39653.patch (3.4 KB) - added by sebastian.pisula 8 years ago.

Download all attachments as: .zip

Change History (3)

#1 @ocean90
8 years ago

  • Keywords reporter-feedback added

For 1) see https://make.wordpress.org/core/handbook/contribute/code-refactoring/.

Could you explain why you want to have name and value also be returned by get_attributes() and why the use of wp_parse_url() is necessary here?

#2 @hellofromTonya
3 months ago

  • Milestone Awaiting Review deleted
  • Resolution set to wontfix
  • Status changed from new to closed

Hello @sebastianpisula,

Thank you for this ticket and patch.

For context, the WP_Http_Cookie class was introduced in [10512] via #9049 back in 2009. While yes, Core's coding standards do require snake_case naming, caution has been taken to rename previously released methods to comply.

Why?

Impacts vs Benefits.
Deprecating the older methods in favor of renamed snake_case methods will impact:

  • users and extenders. Existing code in plugins, themes, etc. will throw deprecation notices (when WP_DEBUG is enabled) which can cause noise, increased server log reports, and extra work for triage, support, documentation, code changes, etc.
  • contributors and maintainers. Extra code will need to be maintained for the long term. Documentation will need to be updated. Extra work and file size.

Do these impacts outweigh the benefits to make the code fully compliant with the coding standards?

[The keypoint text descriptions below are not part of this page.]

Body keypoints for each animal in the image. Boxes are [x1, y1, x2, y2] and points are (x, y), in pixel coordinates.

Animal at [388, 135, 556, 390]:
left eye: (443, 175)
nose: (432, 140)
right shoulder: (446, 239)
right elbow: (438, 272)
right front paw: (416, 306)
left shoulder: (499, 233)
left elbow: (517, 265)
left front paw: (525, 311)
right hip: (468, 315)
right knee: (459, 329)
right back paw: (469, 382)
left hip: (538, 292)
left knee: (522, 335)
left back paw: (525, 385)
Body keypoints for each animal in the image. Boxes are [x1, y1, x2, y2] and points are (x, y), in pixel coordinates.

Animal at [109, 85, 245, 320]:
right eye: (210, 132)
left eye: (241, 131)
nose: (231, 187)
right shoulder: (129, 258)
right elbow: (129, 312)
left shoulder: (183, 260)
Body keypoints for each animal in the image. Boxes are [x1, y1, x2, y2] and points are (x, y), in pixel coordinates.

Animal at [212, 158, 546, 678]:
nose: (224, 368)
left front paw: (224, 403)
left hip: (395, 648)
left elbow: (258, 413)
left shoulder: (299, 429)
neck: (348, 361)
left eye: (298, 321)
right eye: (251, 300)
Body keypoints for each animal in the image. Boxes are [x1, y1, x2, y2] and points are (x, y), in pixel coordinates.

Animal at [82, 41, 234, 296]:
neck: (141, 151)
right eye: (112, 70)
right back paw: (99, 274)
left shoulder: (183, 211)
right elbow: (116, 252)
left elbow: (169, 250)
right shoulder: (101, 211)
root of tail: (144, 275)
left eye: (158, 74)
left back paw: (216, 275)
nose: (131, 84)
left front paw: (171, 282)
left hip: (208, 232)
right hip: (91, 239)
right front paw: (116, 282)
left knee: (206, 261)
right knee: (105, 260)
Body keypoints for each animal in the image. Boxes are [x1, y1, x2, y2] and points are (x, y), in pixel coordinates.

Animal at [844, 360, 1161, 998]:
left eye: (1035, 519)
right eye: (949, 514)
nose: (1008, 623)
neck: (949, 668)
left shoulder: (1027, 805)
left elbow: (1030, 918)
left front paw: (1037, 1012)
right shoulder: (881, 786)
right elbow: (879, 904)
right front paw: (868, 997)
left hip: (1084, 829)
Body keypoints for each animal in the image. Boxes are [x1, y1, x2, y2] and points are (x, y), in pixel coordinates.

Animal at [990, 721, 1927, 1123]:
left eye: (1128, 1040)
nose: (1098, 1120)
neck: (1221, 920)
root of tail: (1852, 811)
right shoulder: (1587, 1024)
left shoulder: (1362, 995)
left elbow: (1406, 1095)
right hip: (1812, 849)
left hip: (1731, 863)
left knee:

That's the question that sometimes is harder to answer. The Code Refactoring guideline in the handbook helps. Also assessing other factors, such as unintended errors or side-effects.

In this particular class and instance, I'm thinking the impacts outweigh the benefits. Likely this is why the decision was made to add the ignore in [47632]:

// phpcs:ignore WordPress.NamingConventions.ValidFunctionName.MethodNameInvalid

Also noting, there are other classes with older methods that are also using the ignore, e.g. WP_Http and WP_HTTP_Response.

It's not ideal, as having all of the code fully-compliant would be awesome. But when there are impacts, the benefits vs impacts need to be considered.

Closing this ticket as thinking it's a wontfix. Happy to reconsider if other committers disagree or wish to continue the discussion.